### Requirement 1
Condense the paragraph beginning "Another alternative wage measure" in the article on inflation and wages into two sentences. Keep its main facts.
### Requirement 2
Extend the article on inflation and wages beyond its last paragraph.

### Text
■ ■ ■ ■ ■ ■ ■

The Big Idea

Keeping up with inflation

| April 1, 2022

This document is intended for institutional investors and is not subject to all of the independence and disclosure standards applicable to debt research reports prepared for retail investors. This material does not constitute research.

There is no question that inflation is taking a big bite out of households’ purchasing power. A number of commentators have highlighted the fact that inflation is rising faster than the average increase in wages and leaving households behind in real terms.  A detailed look at the data suggests that households, while hit hard by price hikes, may be faring somewhat better than generally thought. More people are working slightly longer hours, leaving real income up and likely to keep rising.

Inflation benchmark

The Bureau of Economic Analysis recently released February data for the PCE deflator.  This is the Fed’s preferred gauge of inflation.  The 12-month increase for the PCE deflator through February was 6.4%, the fastest pace of price hikes in roughly 40 years. Nominal wages need to have risen by 6.4% for households to keep up with inflation.

Wage measures

The most popular measure of wages is average hourly earnings, a monthly indicator published by the Bureau of Labor Statistics.  Through February, average hourly earnings for all employees were up 5.1%.  Adjusted for the PCE deflator, this would put real wages at -1.3% for the past 12 months, suggesting that the average worker was not keeping up with inflation.

The BLS publishes a series called “Real Earnings” that deflates average hourly earnings by the CPI.  Since inflation as measured by the CPI is running considerably higher than for the PCE deflator, the BLS’s real earnings gauge is even further in negative territory.  It fell by 2.6% in February.  This figure is frequently cited in the financial and general press.

As it happens, the published Real Earnings gauge is about as unfavorable a comparison as could be devised. Alternative calculations are mostly less negative for workers. For example, a narrower but probably more reliable average hourly earnings series that only measures the pay of production and nonsupervisory workers—those who actually get paid by the hour—posted a 6.7% rise in the 12 months through February, well above the more-heralded aggregate series.  Adjusting that measure by the PCE deflator yields a modest rise in real wages over the 12 months through February of 0.3%, not a great outcome but much better than -2.6%.

Another alternative wage measure is the Atlanta Fed wage tracker, an indicator that I have highlighted in the past. This indicator is derived from a subset of the household survey data.  Unlike the average hourly earnings figures, it compares wages for the same individuals observed 12 months apart, so that it eliminates fluctuations caused by changes in the composition of the workforce.  The median rise in the Atlanta Fed wage tracker jumped to 5.8% in February.  Even so, this works out to a slight decline of 0.6% in real terms.

In sum, it looks like hourly wage rates have broadly tracked price inflation, depending on which measure we choose, perhaps averaging out to a slightly negative real change over the past 12 months.

■ ■ ■ ■ ■ ■ ■

### Provided data

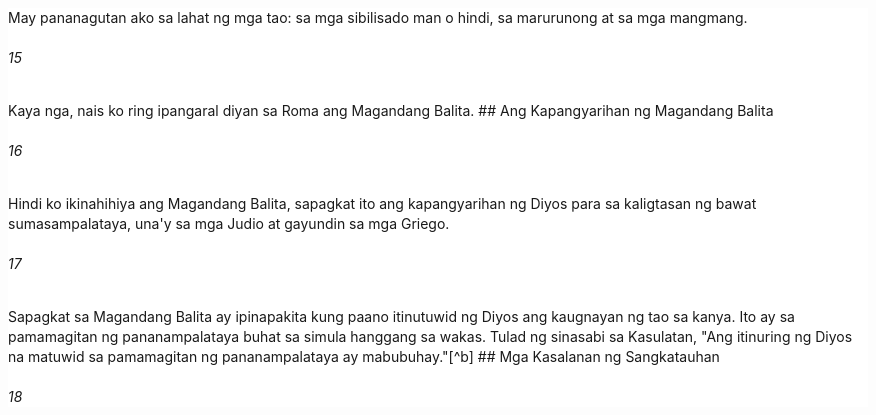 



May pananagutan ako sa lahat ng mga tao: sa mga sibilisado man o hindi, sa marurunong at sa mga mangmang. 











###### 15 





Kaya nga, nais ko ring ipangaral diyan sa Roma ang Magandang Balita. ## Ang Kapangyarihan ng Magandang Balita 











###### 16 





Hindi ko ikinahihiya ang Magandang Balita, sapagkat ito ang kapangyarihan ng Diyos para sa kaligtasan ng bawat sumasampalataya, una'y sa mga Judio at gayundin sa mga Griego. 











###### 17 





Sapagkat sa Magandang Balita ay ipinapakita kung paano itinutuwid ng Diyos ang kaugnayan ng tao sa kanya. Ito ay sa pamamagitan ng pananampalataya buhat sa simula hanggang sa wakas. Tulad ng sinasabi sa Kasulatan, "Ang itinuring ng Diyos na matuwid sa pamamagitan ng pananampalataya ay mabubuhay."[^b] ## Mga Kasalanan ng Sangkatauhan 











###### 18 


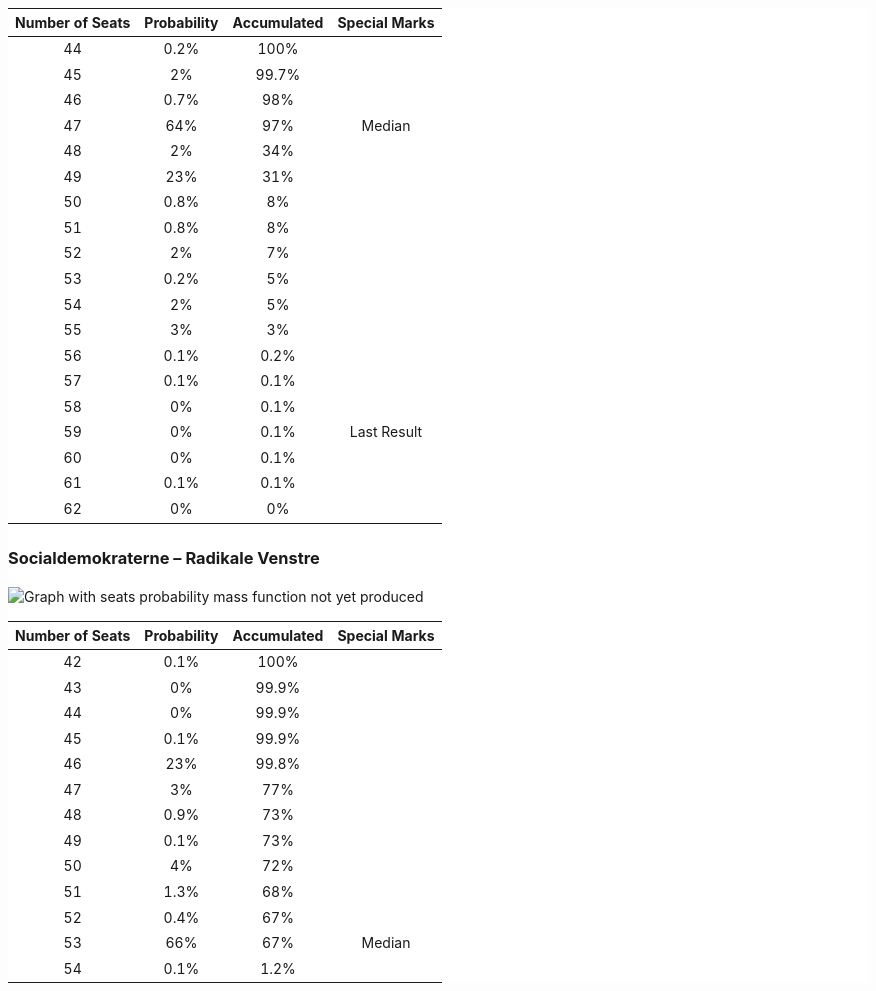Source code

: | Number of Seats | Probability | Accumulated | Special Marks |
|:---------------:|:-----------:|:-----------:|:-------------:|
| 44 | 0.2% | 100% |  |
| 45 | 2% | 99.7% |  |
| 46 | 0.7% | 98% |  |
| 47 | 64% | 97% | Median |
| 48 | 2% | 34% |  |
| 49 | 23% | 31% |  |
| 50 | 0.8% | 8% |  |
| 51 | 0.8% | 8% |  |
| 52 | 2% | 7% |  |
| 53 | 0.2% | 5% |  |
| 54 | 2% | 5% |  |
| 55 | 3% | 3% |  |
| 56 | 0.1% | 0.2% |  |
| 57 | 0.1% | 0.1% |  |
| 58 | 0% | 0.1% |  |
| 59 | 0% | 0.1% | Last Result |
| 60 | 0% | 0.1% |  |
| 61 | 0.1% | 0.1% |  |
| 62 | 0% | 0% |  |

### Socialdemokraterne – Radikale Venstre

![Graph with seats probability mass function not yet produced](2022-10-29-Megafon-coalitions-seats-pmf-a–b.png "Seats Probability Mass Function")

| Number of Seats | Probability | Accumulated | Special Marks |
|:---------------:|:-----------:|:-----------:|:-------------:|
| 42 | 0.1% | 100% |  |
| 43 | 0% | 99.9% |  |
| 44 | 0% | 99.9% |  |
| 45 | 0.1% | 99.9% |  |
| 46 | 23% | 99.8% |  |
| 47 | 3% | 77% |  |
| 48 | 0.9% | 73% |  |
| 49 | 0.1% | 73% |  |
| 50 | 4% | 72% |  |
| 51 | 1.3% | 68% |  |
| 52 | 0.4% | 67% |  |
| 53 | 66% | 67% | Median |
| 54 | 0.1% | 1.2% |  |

■ ■ ■ ■ ■ ■ ■

### Answer box 1
The Atlanta Fed wage tracker is derived from a subset of household survey data and compares wages for the same individuals 12 months apart, which removes fluctuations caused by changes in the composition of the workforce. Its median rise jumped to 5.8% in February, which still works out to a real decline of 0.6%.

### Answer box 2
A more complete accounting: income versus wages

Focusing on hourly wages as the primary gauge of household finances, however, misses a big part of the picture.  Doing so implicitly assumes that hours worked do not change.  As an extreme example, if my hourly wage is unchanged but my average workweek doubles, say from 20 hours to 40 hours, then my wage income has doubled.  In addition, as unemployment falls, a higher proportion of households is earning wages, so that aggregate household income may be rising even if the income of the average household is not.  In this scenario, real consumer spending could still expand, even if the typical household lost ground to inflation.

Thus, the BEA’s personal income data offer a better read than hourly wage figures on whether households are keeping up with inflation.  Once again, however, the most commonly cited data may not be the most accurate for our purposes.  The headline personal income data includes government transfer payments.  Federal payments, both rebate checks and expanded unemployment benefits, boosted personal income sharply in early 2021.  Year-over-year comparisons consequently are currently somewhat distorted.  In February, personal income was up by 6.0% year-over-year, which would work out to a slight decline after inflation.

Within the personal income report, the BEA reports a real income gauge: real disposable income.  This metric takes income, subtracts tax payments, then adjusts for inflation using the PCE deflator.  This widely cited figure posted a 1.6% drop in the 12 months through February.  Normally, this would be a quick and easy way to gauge how household finances are holding up in real terms.  However, again, the comparison is currently distorted by the elevated level of government payments a year ago.

If we limit the income calculation to wage and salary income, the picture looks much better.  Wage and salary income surged by 11.5% in the 12 months ended February.  Note that this incorporates the roughly 5% to 6% hourly wage gains plus the increase in the number of people employed—4.6% based on payroll figures—plus an extension of the length of the workweek on average, up 0.3%.  It also includes non-hourly compensation such as various types of bonus payments.

If we apply the 12-month increase in the PCE deflator to this gauge, the real gain is a healthy 5.1%.  This helps to explain how consumer spending has risen substantially over the past 12 months, rising by 6.9% in the 12 months to February.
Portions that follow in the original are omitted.